Опустели полки гастрономов и булочных, мясных и бакалейных. Только на витринах по-прежнему, дразня аппетит, соблазнительно красуются бутафорские коробки шоколада, пирожные, торты, окорока, рыбины и муляжи розовых поросят, одетых в поварские колпачки. Поросята самоотверженно протягивают прохожим круглое блюдо с бежевыми свиными сосисками. Добродушная поросячья ухмылка сейчас воспринимается как издевательство.
Так же прочно, как обстрелы, входят в ленинградский быт продуктовые карточки. У родителей они — зелененькие, «служащие», у тети Юли — желтая, иждивенческая, у меня, розовая, детская. Новые карточки очень красивы — глянцевитая плотная бумага и много-много аккуратных квадратиков, на которых чернеют цифры: 50, 100, 125, 150, 200, 300… Это — граммы: хлеба, сахара, крупы. Когда смотришь на новые карточки, кажется, что этих граммов — уйма.
Но когда «отоваришься» в магазине, то груз в кошелке почти невесом…
Карточки сразу становятся в нашем доме главной вещью. Их держат под ключом, в полированной дубовой — еще дедушкиной работы — шкатулке. Я не смею прикасаться к ним. Папа тоже не смеет.
Как-то совсем незаметно растаяла наша чечевица. За ней исчез крахмал.
Из него мама смастерила клейкие синеватые вареники. И я — завзятая капризуля и привереда — ела их и только нахваливала! Меня часто терзают запоздалые угрызения совести. Подумать только: до войны я отказывалась от котлет и жареной картошки! Часами, бывало, застревала за тарелкой.
Специально застревала.

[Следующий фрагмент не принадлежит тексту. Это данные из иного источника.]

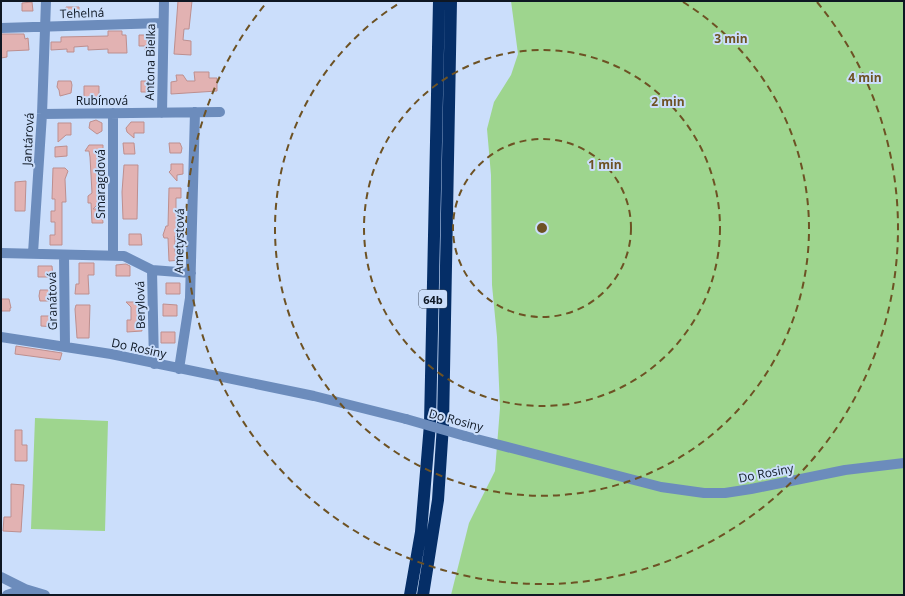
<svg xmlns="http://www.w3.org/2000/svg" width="905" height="596" viewBox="0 0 905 596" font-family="'Open Sans',sans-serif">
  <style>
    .green { fill: #9ed58e }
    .building { fill: #e2b2b2; stroke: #bd8f8f }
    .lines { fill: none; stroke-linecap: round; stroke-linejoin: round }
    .minor { stroke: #6c8cbc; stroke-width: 10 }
    .highway { stroke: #052e67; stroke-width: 12 }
    .minor-bridge { stroke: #6c8cbc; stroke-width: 10 }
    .ring { fill: none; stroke: #6d5224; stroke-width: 2; stroke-dasharray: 7 5 }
    .labels { text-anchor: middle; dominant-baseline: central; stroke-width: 4; stroke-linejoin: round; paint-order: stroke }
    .shield { fill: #cbdefb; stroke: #475364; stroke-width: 1 }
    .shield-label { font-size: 11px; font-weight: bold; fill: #0e1723 }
    .street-label { font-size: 12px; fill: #0e1723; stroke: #cbdefb }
    .centre { fill: #6d5224; stroke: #cbdefb; stroke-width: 2 }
    .ring-label { font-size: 12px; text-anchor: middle; font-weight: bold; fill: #6d5224; stroke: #cbdefb; stroke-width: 4; stroke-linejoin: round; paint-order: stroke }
  </style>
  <rect width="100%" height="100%" fill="#cbdefb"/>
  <path class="green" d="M511 1H904V595H451L469 523 495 471 500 408 497 337 492 285 491 175 487 129 494 102 511 75 518 54Z
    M35 418 108 421 105 531 31 529Z"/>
  <path class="building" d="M178 1H192L189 29H184L183 40 191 41V55L174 54Z
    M32 2 33 11H22V3Z
    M66 7H79V17L67 18V14L63 13 66 11Z
    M108 31H122V35H126L127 53H108V49L88 50V46L74 47V52H67V49L51 50V42H61V37L108 36Z
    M1 34H24L25 39 28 38 29 50 7 51V57L1 58Z
    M139 35H152V50H145V46H139Z
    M194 72H209V78H217V91L171 94V82L177 81 176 75H183L187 81H195Z
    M58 81H71L72 85 71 93 60 96 59 90 57 87Z
    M141 81H152L153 92H141Z
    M84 86H99V100L91 101V98H84Z
    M96 120 102 123V131L97 134 89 128 90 122Z
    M131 122H144V133H134V138L127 132 126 128Z
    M58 123H71V135H66L58 142Z
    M123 143H134L135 154H124Z
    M169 143H180L182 148 181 153H170Z
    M89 145H103V154H98V164H103L105 167V180H102L103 199 93 209H102L103 223H92L91 203H88V196L92 193 90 157 89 151H85Z
    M67 146V156L55 157V147Z
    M171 164H183V174L177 175V181L169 172 171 170Z
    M124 165H138L137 219H123L122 192Z
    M53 168H65L68 171 65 179 66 202H62V245H50V235H55V222H51V211H55V199H52Z
    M26 181 25 211H15V182Z
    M169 188H181V198H176V211H182V220H180L182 237 175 236V252L181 251V260L169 261 168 238H164L163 235 166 226H168Z
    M129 234H141L142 245H129Z
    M79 263H94V275H88L89 294H75L76 284H79Z
    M126 264 130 266V276H116V265Z
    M38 266H52L53 277H38Z
    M166 283H180V294H166Z
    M40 290H54V301H40L39 296Z
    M1 299H9L11 308H10V311H1Z
    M126 302H142V312H140L142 331 127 332V320H131V307Z
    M163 304 177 305V316H163Z
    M76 305H90L89 338H77L75 309Z
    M41 316H55V327L41 326Z
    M161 332H175V343H161Z
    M16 346 62 353 60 360 15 354Z
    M15 430H22V445H27V461H15Z
    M11 484 24 485 21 532 3 531 4 517H11Z"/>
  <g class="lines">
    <path class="minor" d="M1 28 163 23
      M162 113 164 1
      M42 114 220 112
      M1 253 124 256 152 270 191 273
      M33 253 42 114 46 1
      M64 255 65 347
      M113 255V113
      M152 270 154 364
      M1 337 111 354 314 396 406 419
      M179 369 190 298 195 112
      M465 436 661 487 704 493H725L751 489 845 470 904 463
      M1 577 25 589 45 595
      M7 595 25 589"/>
    <path class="highway" d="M410 595 421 532 430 424 439 1
      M423 595 438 500 443 425 451 1"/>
    <path class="minor-bridge" d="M406 419 465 436"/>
  </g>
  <g class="ring">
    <circle cx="542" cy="228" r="89"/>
    <circle cx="542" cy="228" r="178"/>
    <path d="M683 2A267 267 0 1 1 401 2"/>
    <path d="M817 2A356 356 0 1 1 267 2"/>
  </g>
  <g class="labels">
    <rect class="shield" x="419" y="290" width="28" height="18" rx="3"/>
    <g class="shield-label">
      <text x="433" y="299">64b</text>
    </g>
    <g class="street-label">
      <text transform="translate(82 13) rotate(-2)">Tehelná</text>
      <text transform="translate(150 62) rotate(-89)">Antona Bielka</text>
      <text x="102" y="100">Rubínová</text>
      <text transform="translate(28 139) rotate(-87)">Jantárová</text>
      <text transform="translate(100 184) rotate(-90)">Smaragdová</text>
      <text transform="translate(179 241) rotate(-89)">Ametystová</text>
      <text transform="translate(52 301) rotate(-91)">Granátová</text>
      <text transform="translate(140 305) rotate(-91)">Berylová</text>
      <text transform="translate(139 348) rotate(12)">Do Rosiny</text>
      <text transform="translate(456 420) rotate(15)">Do Rosiny</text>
      <text transform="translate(766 473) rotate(-11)">Do Rosiny</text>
    </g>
  </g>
  <circle cx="542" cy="228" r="6" class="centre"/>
  <g class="ring-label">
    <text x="731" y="43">3 min</text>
    <text x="865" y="82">4 min</text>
    <text x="668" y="106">2 min</text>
    <text x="605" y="169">1 min</text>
  </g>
  <rect width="905" height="596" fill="none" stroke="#0e1723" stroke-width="4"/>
</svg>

Чтобы дождаться, когда взрослые уйдут на кухню мыть посуду. Они уходили, а я хватала котлеты — горячие! Румяные! Сочные!
Настоящие! Из мяса! — и запихивала их глубоко под диван. В квартире потом развелась масса мышей, диван, в поисках нор, отодвинули с места и, конечно, обнаружили мое преступление. Б-р-р-р! Страшно вспомнить, что тут было! И правильно! Так мне и надо. Жаль, что мало в углу держали!
Сейчас меня упрашивать уже не приходится. Мигом поглощаю свою порцию, которая с каждым днем все меньше, и тут же снова зверски хочу есть.
Что приготовить на обед? На ужин? Из чего приготовить? Где взять ТО, из чего готовят обеды и ужины? Эти мудреные проблемы маме решать все тяжелее.
Бережно сохраняются редкие очистки от столь же редких картофелин. Отмытые и перемолотые, сдобренные остатками крахмала, очистки очень вкусны. Кофе давно уже выпит. Из кофейной гущи испечены черные-пречерные, горькие-прегорькие оладьи. Мы угощаем ими соседей. Ирочкина мама открывается наотрез — у них водится настоящая мука, они, как говорит папа, запаслись «прилично». Нюра — пробует.
И в ответ предлагает нам студня. Студень какой-то небывалый: мутный, грязного вида и очень пахучий, если не выразиться сильнее.